[start Listed records]

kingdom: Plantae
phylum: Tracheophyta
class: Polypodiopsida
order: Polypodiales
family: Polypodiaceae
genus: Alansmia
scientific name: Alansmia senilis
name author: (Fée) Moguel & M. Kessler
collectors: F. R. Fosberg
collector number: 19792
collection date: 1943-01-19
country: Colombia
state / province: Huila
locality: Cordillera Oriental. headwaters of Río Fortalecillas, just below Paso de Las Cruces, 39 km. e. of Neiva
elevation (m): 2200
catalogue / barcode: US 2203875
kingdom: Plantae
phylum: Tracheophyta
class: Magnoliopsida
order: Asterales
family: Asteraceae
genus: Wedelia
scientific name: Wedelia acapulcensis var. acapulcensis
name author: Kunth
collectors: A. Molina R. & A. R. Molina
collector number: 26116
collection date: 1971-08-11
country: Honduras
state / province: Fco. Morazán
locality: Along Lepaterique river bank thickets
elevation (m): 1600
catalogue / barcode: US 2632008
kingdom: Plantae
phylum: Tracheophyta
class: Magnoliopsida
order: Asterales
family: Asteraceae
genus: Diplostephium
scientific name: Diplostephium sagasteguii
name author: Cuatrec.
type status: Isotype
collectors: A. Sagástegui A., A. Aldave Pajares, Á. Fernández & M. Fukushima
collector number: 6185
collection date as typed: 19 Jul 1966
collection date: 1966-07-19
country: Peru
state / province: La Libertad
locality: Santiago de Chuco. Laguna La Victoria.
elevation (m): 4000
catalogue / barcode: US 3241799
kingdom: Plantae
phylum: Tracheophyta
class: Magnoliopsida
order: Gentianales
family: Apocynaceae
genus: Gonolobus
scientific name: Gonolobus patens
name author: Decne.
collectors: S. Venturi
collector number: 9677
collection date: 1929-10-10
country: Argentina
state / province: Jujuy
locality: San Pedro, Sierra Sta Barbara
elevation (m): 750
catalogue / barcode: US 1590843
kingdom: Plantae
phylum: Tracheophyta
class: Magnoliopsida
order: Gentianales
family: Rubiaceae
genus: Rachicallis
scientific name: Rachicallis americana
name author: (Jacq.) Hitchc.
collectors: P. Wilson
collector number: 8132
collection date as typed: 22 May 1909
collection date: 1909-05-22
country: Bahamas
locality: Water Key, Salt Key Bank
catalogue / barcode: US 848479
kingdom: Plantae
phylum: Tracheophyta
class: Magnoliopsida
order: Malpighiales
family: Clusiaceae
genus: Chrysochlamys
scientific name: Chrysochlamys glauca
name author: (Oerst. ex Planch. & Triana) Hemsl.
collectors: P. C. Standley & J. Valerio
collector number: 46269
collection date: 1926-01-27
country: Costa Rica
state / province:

[end Listed records]

**Instructions to follow**
Print all of the records above line for line, leaving every character unchanged.

**Answer to the exercise**
kingdom: Plantae
phylum: Tracheophyta
class: Polypodiopsida
order: Polypodiales
family: Polypodiaceae
genus: Alansmia
scientific name: Alansmia senilis
name author: (Fée) Moguel & M. Kessler
collectors: F. R. Fosberg
collector number: 19792
collection date: 1943-01-19
country: Colombia
state / province: Huila
locality: Cordillera Oriental. headwaters of Río Fortalecillas, just below Paso de Las Cruces, 39 km. e. of Neiva
elevation (m): 2200
catalogue / barcode: US 2203875
kingdom: Plantae
phylum: Tracheophyta
class: Magnoliopsida
order: Asterales
family: Asteraceae
genus: Wedelia
scientific name: Wedelia acapulcensis var. acapulcensis
name author: Kunth
collectors: A. Molina R. & A. R. Molina
collector number: 26116
collection date: 1971-08-11
country: Honduras
state / province: Fco. Morazán
locality: Along Lepaterique river bank thickets
elevation (m): 1600
catalogue / barcode: US 2632008
kingdom: Plantae
phylum: Tracheophyta
class: Magnoliopsida
order: Asterales
family: Asteraceae
genus: Diplostephium
scientific name: Diplostephium sagasteguii
name author: Cuatrec.
type status: Isotype
collectors: A. Sagástegui A., A. Aldave Pajares, Á. Fernández & M. Fukushima
collector number: 6185
collection date as typed: 19 Jul 1966
collection date: 1966-07-19
country: Peru
state / province: La Libertad
locality: Santiago de Chuco. Laguna La Victoria.
elevation (m): 4000
catalogue / barcode: US 3241799
kingdom: Plantae
phylum: Tracheophyta
class: Magnoliopsida
order: Gentianales
family: Apocynaceae
genus: Gonolobus
scientific name: Gonolobus patens
name author: Decne.
collectors: S. Venturi
collector number: 9677
collection date: 1929-10-10
country: Argentina
state / province: Jujuy
locality: San Pedro, Sierra Sta Barbara
elevation (m): 750
catalogue / barcode: US 1590843
kingdom: Plantae
phylum: Tracheophyta
class: Magnoliopsida
order: Gentianales
family: Rubiaceae
genus: Rachicallis
scientific name: Rachicallis americana
name author: (Jacq.) Hitchc.
collectors: P. Wilson
collector number: 8132
collection date as typed: 22 May 1909
collection date: 1909-05-22
country: Bahamas
locality: Water Key, Salt Key Bank
catalogue / barcode: US 848479
kingdom: Plantae
phylum: Tracheophyta
class: Magnoliopsida
order: Malpighiales
family: Clusiaceae
genus: Chrysochlamys
scientific name: Chrysochlamys glauca
name author: (Oerst. ex Planch. & Triana) Hemsl.
collectors: P. C. Standley & J. Valerio
collector number: 46269
collection date: 1926-01-27
country: Costa Rica
state / province:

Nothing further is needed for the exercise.